Roman Protasevich speaking at a rally
Roman Protasevich speaking at a rally © Michal Fludra/NurPhoto/Getty

Following the broadcast yesterday of a forced ‘confession’ by Roman Protasevich, Marie Struthers, Eastern Europe and Central Asia Director at Amnesty International, said: 

“Roman Protasevich’s forced ‘confession’ on Belarusian state TV was devastating to watch. He was clearly on the edge of breaking down, in tears and with visible wounds on his wrists, as he was forced to incriminate himself and praise his captors.

“The degrading and humiliating ‘interview’ shows that Roman is under intolerable psychological pressure and it amounts to ill-treatment. It was clearly a televised coercion.

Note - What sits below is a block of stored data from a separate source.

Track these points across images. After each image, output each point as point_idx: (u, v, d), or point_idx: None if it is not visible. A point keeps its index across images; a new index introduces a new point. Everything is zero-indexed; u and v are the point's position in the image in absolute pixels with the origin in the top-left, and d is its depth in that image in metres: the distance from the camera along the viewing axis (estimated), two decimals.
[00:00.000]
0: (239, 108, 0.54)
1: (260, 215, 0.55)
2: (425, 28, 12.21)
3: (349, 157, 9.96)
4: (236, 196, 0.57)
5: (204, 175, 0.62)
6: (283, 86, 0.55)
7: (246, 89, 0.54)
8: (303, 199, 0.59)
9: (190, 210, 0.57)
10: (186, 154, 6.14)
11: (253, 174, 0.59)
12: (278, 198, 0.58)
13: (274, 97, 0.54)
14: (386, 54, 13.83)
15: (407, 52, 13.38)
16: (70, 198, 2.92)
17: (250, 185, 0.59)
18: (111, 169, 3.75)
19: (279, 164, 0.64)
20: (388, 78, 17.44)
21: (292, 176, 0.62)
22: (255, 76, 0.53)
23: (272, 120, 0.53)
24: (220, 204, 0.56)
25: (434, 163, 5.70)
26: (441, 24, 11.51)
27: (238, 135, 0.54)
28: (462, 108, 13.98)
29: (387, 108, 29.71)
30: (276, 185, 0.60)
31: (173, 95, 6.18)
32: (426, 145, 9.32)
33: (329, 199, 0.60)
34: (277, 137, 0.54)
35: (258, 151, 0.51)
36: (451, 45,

“Roman has been deprived of his liberty and is facing a lengthy prison term solely for exercising his right to freedom of expression. Those behind this travesty must be held accountable.

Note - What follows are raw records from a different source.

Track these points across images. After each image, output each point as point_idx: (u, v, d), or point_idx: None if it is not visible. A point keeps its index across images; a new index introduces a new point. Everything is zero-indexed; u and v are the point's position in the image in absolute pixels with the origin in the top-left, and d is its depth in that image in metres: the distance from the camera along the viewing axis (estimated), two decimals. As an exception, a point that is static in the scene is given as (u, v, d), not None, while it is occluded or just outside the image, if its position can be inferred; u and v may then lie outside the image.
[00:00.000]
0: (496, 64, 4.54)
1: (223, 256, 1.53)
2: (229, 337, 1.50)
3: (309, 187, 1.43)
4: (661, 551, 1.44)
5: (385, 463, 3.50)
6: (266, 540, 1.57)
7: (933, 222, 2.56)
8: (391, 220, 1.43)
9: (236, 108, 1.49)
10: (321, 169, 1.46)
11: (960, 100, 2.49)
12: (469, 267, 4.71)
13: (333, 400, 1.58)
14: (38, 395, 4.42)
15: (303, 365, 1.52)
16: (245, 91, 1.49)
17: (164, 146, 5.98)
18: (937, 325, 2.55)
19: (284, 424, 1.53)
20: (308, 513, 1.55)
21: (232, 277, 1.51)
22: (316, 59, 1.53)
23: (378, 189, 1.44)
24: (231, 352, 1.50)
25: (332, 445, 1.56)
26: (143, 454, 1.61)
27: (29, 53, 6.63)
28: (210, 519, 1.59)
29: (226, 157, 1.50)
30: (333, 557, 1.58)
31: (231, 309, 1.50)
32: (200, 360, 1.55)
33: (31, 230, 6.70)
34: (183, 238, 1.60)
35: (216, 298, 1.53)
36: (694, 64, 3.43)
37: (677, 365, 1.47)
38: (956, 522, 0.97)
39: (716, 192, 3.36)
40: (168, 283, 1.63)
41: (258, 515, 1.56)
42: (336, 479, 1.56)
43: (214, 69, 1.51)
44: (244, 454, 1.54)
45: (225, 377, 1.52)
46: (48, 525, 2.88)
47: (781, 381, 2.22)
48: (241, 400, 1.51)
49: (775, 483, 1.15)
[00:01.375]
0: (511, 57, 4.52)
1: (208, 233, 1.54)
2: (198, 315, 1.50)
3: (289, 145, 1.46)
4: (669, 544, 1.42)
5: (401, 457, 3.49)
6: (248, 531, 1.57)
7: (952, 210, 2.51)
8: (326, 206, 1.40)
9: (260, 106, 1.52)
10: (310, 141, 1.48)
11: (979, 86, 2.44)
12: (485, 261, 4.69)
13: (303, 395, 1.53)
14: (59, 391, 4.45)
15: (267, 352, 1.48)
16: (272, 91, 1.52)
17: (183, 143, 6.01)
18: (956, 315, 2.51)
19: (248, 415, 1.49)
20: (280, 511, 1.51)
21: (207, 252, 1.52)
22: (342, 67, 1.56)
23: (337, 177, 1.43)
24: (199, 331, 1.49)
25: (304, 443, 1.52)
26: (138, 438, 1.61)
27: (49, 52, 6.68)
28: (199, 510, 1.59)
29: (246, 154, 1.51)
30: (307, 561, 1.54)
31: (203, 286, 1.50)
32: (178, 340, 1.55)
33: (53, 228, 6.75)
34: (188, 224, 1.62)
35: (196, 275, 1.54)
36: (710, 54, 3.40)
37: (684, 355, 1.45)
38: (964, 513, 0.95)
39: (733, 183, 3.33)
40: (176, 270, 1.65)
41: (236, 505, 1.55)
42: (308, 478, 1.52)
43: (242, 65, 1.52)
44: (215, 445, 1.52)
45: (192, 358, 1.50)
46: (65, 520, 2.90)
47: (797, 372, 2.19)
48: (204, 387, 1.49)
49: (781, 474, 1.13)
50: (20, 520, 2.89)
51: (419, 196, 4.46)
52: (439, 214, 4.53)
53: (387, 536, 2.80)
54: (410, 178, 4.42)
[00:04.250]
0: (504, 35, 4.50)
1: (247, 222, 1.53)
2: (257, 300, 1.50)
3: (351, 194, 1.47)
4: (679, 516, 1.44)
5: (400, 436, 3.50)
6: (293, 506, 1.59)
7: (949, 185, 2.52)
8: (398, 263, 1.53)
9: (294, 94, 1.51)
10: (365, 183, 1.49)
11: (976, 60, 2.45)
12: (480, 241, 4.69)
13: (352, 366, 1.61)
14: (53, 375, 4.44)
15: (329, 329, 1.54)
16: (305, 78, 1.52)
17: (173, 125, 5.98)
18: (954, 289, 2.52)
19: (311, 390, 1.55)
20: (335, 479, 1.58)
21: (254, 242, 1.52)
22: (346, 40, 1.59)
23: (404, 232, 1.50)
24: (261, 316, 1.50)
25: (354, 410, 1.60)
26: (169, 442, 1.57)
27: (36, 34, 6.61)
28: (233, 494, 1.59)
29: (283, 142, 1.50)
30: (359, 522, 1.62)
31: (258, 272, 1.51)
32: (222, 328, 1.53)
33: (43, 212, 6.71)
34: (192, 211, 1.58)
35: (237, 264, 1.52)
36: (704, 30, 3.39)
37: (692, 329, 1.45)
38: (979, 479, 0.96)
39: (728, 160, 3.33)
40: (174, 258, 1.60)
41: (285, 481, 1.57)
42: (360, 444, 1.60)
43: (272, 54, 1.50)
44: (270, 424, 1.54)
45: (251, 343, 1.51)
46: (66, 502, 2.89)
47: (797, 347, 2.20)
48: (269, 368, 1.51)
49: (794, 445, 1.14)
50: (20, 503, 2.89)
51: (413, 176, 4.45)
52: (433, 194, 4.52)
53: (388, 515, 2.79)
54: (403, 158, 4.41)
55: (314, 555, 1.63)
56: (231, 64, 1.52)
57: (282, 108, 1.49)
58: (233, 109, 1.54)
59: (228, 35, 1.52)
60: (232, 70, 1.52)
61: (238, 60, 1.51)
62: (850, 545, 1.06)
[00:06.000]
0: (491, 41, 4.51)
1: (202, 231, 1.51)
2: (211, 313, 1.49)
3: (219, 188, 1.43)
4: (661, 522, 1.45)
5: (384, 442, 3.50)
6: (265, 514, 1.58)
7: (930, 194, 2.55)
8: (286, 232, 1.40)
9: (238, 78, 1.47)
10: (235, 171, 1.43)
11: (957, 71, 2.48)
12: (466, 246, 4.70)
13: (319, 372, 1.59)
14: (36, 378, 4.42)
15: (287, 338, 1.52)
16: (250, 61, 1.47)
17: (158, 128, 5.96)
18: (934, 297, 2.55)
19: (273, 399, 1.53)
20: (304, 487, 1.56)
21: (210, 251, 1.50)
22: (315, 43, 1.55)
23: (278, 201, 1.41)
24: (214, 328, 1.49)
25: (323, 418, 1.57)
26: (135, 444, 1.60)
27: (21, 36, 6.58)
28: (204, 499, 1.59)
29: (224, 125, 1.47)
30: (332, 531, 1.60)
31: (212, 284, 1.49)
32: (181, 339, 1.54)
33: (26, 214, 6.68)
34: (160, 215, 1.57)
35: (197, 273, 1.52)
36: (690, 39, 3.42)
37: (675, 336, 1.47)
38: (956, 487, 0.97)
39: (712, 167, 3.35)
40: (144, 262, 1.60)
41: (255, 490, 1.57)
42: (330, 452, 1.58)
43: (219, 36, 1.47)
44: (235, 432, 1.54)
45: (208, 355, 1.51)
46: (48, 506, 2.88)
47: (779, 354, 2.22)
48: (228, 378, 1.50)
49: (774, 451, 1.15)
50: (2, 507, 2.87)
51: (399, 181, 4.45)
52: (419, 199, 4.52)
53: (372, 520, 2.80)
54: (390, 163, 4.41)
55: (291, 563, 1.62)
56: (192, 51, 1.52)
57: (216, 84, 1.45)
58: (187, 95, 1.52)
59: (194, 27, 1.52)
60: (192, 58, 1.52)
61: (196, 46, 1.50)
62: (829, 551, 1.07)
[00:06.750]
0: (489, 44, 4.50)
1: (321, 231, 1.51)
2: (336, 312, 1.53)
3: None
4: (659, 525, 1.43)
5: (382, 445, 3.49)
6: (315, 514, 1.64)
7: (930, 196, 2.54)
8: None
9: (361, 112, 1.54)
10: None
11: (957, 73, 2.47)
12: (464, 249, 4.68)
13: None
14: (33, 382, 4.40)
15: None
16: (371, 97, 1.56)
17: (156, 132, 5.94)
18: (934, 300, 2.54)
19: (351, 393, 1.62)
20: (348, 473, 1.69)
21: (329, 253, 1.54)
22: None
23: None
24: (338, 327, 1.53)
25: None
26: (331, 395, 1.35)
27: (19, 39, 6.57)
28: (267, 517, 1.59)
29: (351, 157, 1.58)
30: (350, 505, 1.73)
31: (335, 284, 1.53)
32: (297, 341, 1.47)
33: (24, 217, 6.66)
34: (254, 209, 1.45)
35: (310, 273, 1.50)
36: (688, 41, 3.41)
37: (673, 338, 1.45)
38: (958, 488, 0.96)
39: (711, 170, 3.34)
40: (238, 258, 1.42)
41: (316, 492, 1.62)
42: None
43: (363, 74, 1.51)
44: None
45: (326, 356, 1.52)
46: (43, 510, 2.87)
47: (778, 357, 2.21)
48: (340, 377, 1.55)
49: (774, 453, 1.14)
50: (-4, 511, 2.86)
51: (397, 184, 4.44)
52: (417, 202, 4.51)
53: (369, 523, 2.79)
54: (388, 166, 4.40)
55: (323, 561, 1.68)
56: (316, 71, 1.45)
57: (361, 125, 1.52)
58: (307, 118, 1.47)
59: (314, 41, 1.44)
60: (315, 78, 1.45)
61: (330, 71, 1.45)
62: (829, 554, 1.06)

“We call on governments to do their utmost to end the human rights crisis in Belarus. All perpetrators of torture, killings and other crimes under international law in Belarus must be held accountable in accordance with international law, and justice must be enacted.” 


Roman Protasevich, a Belarusian journalist and blogger who co-founded the popular opposition Telegram channel NEXTA, was arrested on 23 May after his Lithuania-bound Ryanair flight was diverted and forced to land in Minsk.

Yesterday evening, Belarus’ state-run TV channel ONT aired an ‘interview’ with him during which he confessed to plotting anti-government protests and praised Belarusian leader Alyaksandr Lukashenka.

As he was questioned by host Marat Markau, Protasevich cried several times and covered his face with his hands, showing he is distressed and has visible marks on his wrists.